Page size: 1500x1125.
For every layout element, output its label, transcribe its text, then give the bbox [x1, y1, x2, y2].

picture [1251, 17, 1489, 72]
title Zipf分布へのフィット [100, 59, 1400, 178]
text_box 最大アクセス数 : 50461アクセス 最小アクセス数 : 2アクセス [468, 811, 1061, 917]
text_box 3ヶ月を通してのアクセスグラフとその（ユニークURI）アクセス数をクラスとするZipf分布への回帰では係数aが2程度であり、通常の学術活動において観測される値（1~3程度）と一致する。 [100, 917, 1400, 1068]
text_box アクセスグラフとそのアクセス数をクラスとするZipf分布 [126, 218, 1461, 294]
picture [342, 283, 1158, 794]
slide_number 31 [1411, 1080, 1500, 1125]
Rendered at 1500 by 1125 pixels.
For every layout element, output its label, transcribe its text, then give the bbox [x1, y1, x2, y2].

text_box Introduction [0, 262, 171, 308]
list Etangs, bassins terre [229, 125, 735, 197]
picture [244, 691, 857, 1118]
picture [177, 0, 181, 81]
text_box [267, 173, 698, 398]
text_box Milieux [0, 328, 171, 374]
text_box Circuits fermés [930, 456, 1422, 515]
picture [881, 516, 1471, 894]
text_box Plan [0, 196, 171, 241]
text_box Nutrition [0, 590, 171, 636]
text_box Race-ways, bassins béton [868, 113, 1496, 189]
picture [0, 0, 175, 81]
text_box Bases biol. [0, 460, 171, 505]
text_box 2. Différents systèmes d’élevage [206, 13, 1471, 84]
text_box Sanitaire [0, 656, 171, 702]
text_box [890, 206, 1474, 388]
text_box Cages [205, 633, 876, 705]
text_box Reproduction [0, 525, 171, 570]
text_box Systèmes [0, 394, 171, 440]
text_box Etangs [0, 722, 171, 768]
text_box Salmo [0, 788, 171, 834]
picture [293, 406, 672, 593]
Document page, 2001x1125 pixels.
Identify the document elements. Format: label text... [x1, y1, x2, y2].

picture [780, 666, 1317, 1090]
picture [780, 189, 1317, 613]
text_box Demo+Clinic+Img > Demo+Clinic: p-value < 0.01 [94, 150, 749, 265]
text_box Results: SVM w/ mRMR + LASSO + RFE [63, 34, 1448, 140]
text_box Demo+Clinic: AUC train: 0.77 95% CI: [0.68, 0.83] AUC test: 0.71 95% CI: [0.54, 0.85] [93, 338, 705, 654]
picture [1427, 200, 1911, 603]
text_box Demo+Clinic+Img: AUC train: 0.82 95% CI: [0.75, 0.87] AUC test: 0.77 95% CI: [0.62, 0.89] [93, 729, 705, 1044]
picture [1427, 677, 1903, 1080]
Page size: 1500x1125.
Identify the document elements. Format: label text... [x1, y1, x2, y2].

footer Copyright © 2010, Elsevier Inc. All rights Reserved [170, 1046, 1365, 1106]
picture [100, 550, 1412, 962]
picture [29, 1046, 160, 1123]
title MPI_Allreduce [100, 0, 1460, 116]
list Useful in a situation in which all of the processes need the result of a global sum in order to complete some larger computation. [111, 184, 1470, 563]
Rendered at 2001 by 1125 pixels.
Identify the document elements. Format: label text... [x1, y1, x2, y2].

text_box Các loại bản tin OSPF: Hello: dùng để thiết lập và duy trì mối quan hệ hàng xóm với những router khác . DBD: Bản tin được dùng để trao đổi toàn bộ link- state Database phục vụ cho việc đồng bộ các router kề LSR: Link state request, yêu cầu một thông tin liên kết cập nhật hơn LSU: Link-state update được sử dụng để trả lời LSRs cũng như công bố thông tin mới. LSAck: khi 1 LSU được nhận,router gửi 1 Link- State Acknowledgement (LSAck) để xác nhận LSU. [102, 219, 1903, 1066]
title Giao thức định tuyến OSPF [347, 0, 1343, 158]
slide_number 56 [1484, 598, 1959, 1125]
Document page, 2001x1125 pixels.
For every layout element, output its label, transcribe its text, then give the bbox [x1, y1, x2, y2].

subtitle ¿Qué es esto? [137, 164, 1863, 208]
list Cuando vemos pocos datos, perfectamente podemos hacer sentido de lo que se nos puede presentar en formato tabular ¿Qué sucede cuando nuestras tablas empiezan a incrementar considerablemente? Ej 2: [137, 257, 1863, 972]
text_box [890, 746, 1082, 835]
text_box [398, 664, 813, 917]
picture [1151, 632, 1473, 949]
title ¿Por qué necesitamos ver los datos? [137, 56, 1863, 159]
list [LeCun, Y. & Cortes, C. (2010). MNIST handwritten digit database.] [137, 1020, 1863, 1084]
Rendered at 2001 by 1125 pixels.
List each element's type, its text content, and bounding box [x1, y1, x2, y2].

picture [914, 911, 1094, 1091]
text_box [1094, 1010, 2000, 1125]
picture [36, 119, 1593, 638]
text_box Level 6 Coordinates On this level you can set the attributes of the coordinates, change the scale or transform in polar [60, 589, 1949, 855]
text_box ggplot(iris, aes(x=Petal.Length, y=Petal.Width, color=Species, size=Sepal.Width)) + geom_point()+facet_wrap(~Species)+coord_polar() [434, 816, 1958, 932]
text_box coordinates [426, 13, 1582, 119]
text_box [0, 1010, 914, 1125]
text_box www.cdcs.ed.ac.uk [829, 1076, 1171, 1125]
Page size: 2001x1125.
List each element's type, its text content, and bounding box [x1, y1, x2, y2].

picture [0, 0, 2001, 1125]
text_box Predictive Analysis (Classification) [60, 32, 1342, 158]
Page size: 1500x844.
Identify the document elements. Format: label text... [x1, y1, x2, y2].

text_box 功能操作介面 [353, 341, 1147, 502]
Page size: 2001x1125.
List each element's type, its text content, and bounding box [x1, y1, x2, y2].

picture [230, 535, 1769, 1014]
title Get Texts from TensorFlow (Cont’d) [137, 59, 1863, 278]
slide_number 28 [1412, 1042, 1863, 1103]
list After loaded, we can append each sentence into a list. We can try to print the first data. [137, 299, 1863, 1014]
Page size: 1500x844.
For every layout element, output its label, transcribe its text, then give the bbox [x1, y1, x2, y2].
☆ ☆ ☆ ☆
* **What is needed**:
What is needed here is an exact copy of every record.

* **Exercise result**:
Page size: 1500x1125.
For every layout element, output its label, transcribe its text, then give the bbox [x1, y1, x2, y2].

picture [1251, 17, 1489, 72]
title Zipf分布へのフィット [100, 59, 1400, 178]
text_box 最大アクセス数 : 50461アクセス 最小アクセス数 : 2アクセス [468, 811, 1061, 917]
text_box 3ヶ月を通してのアクセスグラフとその（ユニークURI）アクセス数をクラスとするZipf分布への回帰では係数aが2程度であり、通常の学術活動において観測される値（1~3程度）と一致する。 [100, 917, 1400, 1068]
text_box アクセスグラフとそのアクセス数をクラスとするZipf分布 [126, 218, 1461, 294]
picture [342, 283, 1158, 794]
slide_number 31 [1411, 1080, 1500, 1125]
Rendered at 1500 by 1125 pixels.
For every layout element, output its label, transcribe its text, then give the bbox [x1, y1, x2, y2].

text_box Introduction [0, 262, 171, 308]
list Etangs, bassins terre [229, 125, 735, 197]
picture [244, 691, 857, 1118]
picture [177, 0, 181, 81]
text_box [267, 173, 698, 398]
text_box Milieux [0, 328, 171, 374]
text_box Circuits fermés [930, 456, 1422, 515]
picture [881, 516, 1471, 894]
text_box Plan [0, 196, 171, 241]
text_box Nutrition [0, 590, 171, 636]
text_box Race-ways, bassins béton [868, 113, 1496, 189]
picture [0, 0, 175, 81]
text_box Bases biol. [0, 460, 171, 505]
text_box 2. Différents systèmes d’élevage [206, 13, 1471, 84]
text_box Sanitaire [0, 656, 171, 702]
text_box [890, 206, 1474, 388]
text_box Cages [205, 633, 876, 705]
text_box Reproduction [0, 525, 171, 570]
text_box Systèmes [0, 394, 171, 440]
text_box Etangs [0, 722, 171, 768]
text_box Salmo [0, 788, 171, 834]
picture [293, 406, 672, 593]
Document page, 2001x1125 pixels.
Identify the document elements. Format: label text... [x1, y1, x2, y2].

picture [780, 666, 1317, 1090]
picture [780, 189, 1317, 613]
text_box Demo+Clinic+Img > Demo+Clinic: p-value < 0.01 [94, 150, 749, 265]
text_box Results: SVM w/ mRMR + LASSO + RFE [63, 34, 1448, 140]
text_box Demo+Clinic: AUC train: 0.77 95% CI: [0.68, 0.83] AUC test: 0.71 95% CI: [0.54, 0.85] [93, 338, 705, 654]
picture [1427, 200, 1911, 603]
text_box Demo+Clinic+Img: AUC train: 0.82 95% CI: [0.75, 0.87] AUC test: 0.77 95% CI: [0.62, 0.89] [93, 729, 705, 1044]
picture [1427, 677, 1903, 1080]
Page size: 1500x1125.
Identify the document elements. Format: label text... [x1, y1, x2, y2].

footer Copyright © 2010, Elsevier Inc. All rights Reserved [170, 1046, 1365, 1106]
picture [100, 550, 1412, 962]
picture [29, 1046, 160, 1123]
title MPI_Allreduce [100, 0, 1460, 116]
list Useful in a situation in which all of the processes need the result of a global sum in order to complete some larger computation. [111, 184, 1470, 563]
Rendered at 2001 by 1125 pixels.
Identify the document elements. Format: label text... [x1, y1, x2, y2].

text_box Các loại bản tin OSPF: Hello: dùng để thiết lập và duy trì mối quan hệ hàng xóm với những router khác . DBD: Bản tin được dùng để trao đổi toàn bộ link- state Database phục vụ cho việc đồng bộ các router kề LSR: Link state request, yêu cầu một thông tin liên kết cập nhật hơn LSU: Link-state update được sử dụng để trả lời LSRs cũng như công bố thông tin mới. LSAck: khi 1 LSU được nhận,router gửi 1 Link- State Acknowledgement (LSAck) để xác nhận LSU. [102, 219, 1903, 1066]
title Giao thức định tuyến OSPF [347, 0, 1343, 158]
slide_number 56 [1484, 598, 1959, 1125]
Document page, 2001x1125 pixels.
For every layout element, output its label, transcribe its text, then give the bbox [x1, y1, x2, y2].

subtitle ¿Qué es esto? [137, 164, 1863, 208]
list Cuando vemos pocos datos, perfectamente podemos hacer sentido de lo que se nos puede presentar en formato tabular ¿Qué sucede cuando nuestras tablas empiezan a incrementar considerablemente? Ej 2: [137, 257, 1863, 972]
text_box [890, 746, 1082, 835]
text_box [398, 664, 813, 917]
picture [1151, 632, 1473, 949]
title ¿Por qué necesitamos ver los datos? [137, 56, 1863, 159]
list [LeCun, Y. & Cortes, C. (2010). MNIST handwritten digit database.] [137, 1020, 1863, 1084]
Rendered at 2001 by 1125 pixels.
List each element's type, its text content, and bounding box [x1, y1, x2, y2].

picture [914, 911, 1094, 1091]
text_box [1094, 1010, 2000, 1125]
picture [36, 119, 1593, 638]
text_box Level 6 Coordinates On this level you can set the attributes of the coordinates, change the scale or transform in polar [60, 589, 1949, 855]
text_box ggplot(iris, aes(x=Petal.Length, y=Petal.Width, color=Species, size=Sepal.Width)) + geom_point()+facet_wrap(~Species)+coord_polar() [434, 816, 1958, 932]
text_box coordinates [426, 13, 1582, 119]
text_box [0, 1010, 914, 1125]
text_box www.cdcs.ed.ac.uk [829, 1076, 1171, 1125]
Page size: 2001x1125.
List each element's type, its text content, and bounding box [x1, y1, x2, y2].

picture [0, 0, 2001, 1125]
text_box Predictive Analysis (Classification) [60, 32, 1342, 158]
Page size: 1500x844.
Identify the document elements. Format: label text... [x1, y1, x2, y2].

text_box 功能操作介面 [353, 341, 1147, 502]
Page size: 2001x1125.
List each element's type, its text content, and bounding box [x1, y1, x2, y2].

picture [230, 535, 1769, 1014]
title Get Texts from TensorFlow (Cont’d) [137, 59, 1863, 278]
slide_number 28 [1412, 1042, 1863, 1103]
list After loaded, we can append each sentence into a list. We can try to print the first data. [137, 299, 1863, 1014]
Page size: 1500x844.
For every layout element, output its label, transcribe its text, then give the bbox [x1, y1, x2, y2].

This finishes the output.